Psychoanalysis is a pretty deep theory that has a lot to do with the conscious and subconscious, as well as the repetitive behaviors that result from the repressed. Asking what psychoanalysis has to do with literature is an equally deep question. One view on this question is that psychoanalysis allows us to look at characters and events more closely and supplies us with the “tools” necessary to explain something differently.
For example, in the (first?) Harry Potter movie, Harry is drawn to looking into the mirror of Erised to see his family. Without psychoanalysis, we could just say that he misses his parents. Psychoanalysis enables us to go a step further and say that he misses his parents and must cause himself discomfort by reenacting his loss of them out of some hidden need. I’m not exactly sure how much I believe everything Freud says, and it could all just be a bunch of fluff, but being able to psychoanalyze characters seems to add a layer to literature that wouldn’t otherwise be there.

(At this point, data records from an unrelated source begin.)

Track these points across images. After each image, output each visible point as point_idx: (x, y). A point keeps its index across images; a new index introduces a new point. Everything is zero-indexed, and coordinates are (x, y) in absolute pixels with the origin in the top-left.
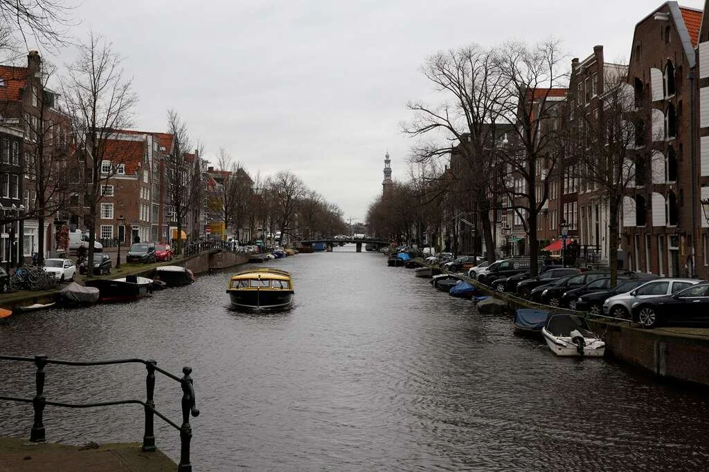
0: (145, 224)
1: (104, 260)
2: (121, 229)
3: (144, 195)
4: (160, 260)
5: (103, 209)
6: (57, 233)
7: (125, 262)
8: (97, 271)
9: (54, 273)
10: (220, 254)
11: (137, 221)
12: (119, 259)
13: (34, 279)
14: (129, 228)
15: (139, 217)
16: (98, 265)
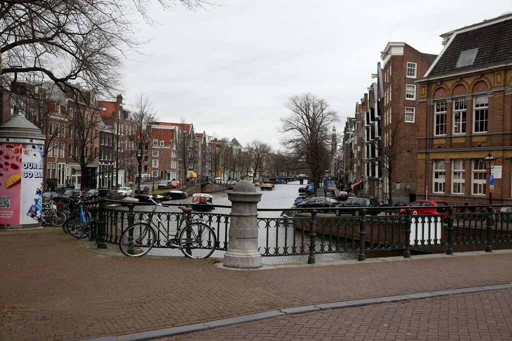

Freud asks: “how is the compulsion to repeat – the manifestation of the power of the repressed related to the pleasure principle?” (434). Following this, he explains how in order to give in to the impulse of reliving the repressed, there is a sense of “unpleasure.” When it comes to the above example, Harry probably doesn’t get pleasure out of the inevitable pain caused by losing his parents again, but there’s something deeper at work.

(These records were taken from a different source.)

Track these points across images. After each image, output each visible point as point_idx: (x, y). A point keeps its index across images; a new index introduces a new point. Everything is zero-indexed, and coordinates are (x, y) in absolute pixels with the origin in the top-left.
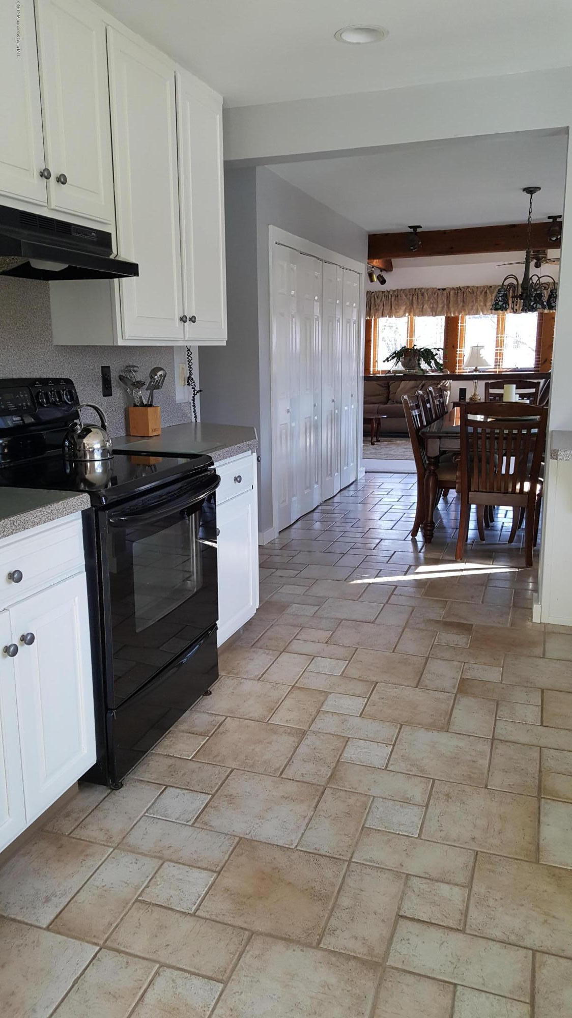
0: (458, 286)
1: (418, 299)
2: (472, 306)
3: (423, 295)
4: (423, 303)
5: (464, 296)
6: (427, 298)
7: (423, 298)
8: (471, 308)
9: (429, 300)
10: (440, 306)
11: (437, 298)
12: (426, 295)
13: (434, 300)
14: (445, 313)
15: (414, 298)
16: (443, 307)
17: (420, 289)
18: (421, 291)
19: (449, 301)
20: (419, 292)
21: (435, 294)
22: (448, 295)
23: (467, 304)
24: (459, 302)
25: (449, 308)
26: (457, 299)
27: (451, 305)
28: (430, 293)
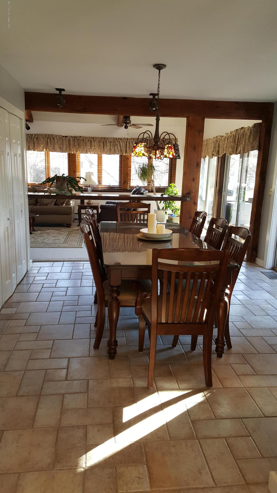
0: (75, 136)
1: (51, 141)
2: (84, 148)
3: (54, 139)
4: (54, 144)
5: (79, 141)
6: (56, 141)
7: (54, 141)
8: (83, 149)
9: (58, 141)
10: (65, 146)
11: (63, 141)
12: (56, 139)
13: (61, 143)
14: (68, 151)
15: (48, 140)
16: (67, 147)
17: (52, 135)
18: (52, 137)
19: (70, 144)
20: (51, 137)
21: (61, 139)
22: (69, 140)
23: (81, 146)
24: (76, 145)
25: (70, 148)
26: (75, 143)
27: (71, 147)
28: (58, 138)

In the end, psychoanalysis is just another tool for analyzing content within literature and is one means to an end. It gives us a new perspective or perspectives that we otherwise wouldn’t have. Hopefully, the Harry Potter example makes sense. I was struggling to come up with something and it came to me, so I thought I’d use it. I bet someone could psychoanalyze Voldemort quite a bit too, but nothing sticks out to me right away with the Oedipus complex or anything. Come on Freud! Help me out here!